Task to carry out: Reproduce every line of the records below word for word, with no changes.

+++

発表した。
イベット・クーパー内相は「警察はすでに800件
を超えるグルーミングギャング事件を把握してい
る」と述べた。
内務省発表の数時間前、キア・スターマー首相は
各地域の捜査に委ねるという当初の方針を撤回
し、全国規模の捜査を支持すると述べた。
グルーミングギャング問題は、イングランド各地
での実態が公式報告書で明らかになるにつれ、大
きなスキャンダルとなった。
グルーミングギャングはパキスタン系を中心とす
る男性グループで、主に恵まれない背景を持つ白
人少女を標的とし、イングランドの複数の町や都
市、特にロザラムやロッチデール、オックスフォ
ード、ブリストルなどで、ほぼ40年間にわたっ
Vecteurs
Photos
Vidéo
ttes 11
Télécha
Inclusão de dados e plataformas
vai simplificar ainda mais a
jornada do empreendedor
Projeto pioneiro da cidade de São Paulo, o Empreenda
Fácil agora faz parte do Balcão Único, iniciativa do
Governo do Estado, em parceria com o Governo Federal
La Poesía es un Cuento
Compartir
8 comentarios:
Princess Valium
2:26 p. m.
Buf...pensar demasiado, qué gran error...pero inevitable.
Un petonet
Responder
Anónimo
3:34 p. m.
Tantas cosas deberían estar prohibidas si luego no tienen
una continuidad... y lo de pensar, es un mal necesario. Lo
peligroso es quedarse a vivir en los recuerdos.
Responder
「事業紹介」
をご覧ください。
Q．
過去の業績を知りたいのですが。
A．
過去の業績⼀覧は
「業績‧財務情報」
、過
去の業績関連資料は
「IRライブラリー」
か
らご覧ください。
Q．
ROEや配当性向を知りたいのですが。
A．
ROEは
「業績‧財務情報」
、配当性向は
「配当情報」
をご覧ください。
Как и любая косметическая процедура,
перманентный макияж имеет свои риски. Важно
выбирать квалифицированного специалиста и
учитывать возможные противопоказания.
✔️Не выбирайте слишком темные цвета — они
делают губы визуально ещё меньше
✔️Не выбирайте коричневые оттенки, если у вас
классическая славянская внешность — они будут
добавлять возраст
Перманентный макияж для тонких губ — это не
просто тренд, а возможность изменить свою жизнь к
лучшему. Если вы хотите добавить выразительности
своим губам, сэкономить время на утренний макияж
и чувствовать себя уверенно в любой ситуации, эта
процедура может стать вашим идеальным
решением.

+++

Solution to this exercise:
発表した。
イベット・クーパー内相は「警察はすでに800件
を超えるグルーミングギャング事件を把握してい
る」と述べた。
内務省発表の数時間前、キア・スターマー首相は
各地域の捜査に委ねるという当初の方針を撤回
し、全国規模の捜査を支持すると述べた。
グルーミングギャング問題は、イングランド各地
での実態が公式報告書で明らかになるにつれ、大
きなスキャンダルとなった。
グルーミングギャングはパキスタン系を中心とす
る男性グループで、主に恵まれない背景を持つ白
人少女を標的とし、イングランドの複数の町や都
市、特にロザラムやロッチデール、オックスフォ
ード、ブリストルなどで、ほぼ40年間にわたっ
Vecteurs
Photos
Vidéo
ttes 11
Télécha
Inclusão de dados e plataformas
vai simplificar ainda mais a
jornada do empreendedor
Projeto pioneiro da cidade de São Paulo, o Empreenda
Fácil agora faz parte do Balcão Único, iniciativa do
Governo do Estado, em parceria com o Governo Federal
La Poesía es un Cuento
Compartir
8 comentarios:
Princess Valium
2:26 p. m.
Buf...pensar demasiado, qué gran error...pero inevitable.
Un petonet
Responder
Anónimo
3:34 p. m.
Tantas cosas deberían estar prohibidas si luego no tienen
una continuidad... y lo de pensar, es un mal necesario. Lo
peligroso es quedarse a vivir en los recuerdos.
Responder
「事業紹介」
をご覧ください。
Q．
過去の業績を知りたいのですが。
A．
過去の業績⼀覧は
「業績‧財務情報」
、過
去の業績関連資料は
「IRライブラリー」
か
らご覧ください。
Q．
ROEや配当性向を知りたいのですが。
A．
ROEは
「業績‧財務情報」
、配当性向は
「配当情報」
をご覧ください。
Как и любая косметическая процедура,
перманентный макияж имеет свои риски. Важно
выбирать квалифицированного специалиста и
учитывать возможные противопоказания.
✔️Не выбирайте слишком темные цвета — они
делают губы визуально ещё меньше
✔️Не выбирайте коричневые оттенки, если у вас
классическая славянская внешность — они будут
добавлять возраст
Перманентный макияж для тонких губ — это не
просто тренд, а возможность изменить свою жизнь к
лучшему. Если вы хотите добавить выразительности
своим губам, сэкономить время на утренний макияж
и чувствовать себя уверенно в любой ситуации, эта
процедура может стать вашим идеальным
решением.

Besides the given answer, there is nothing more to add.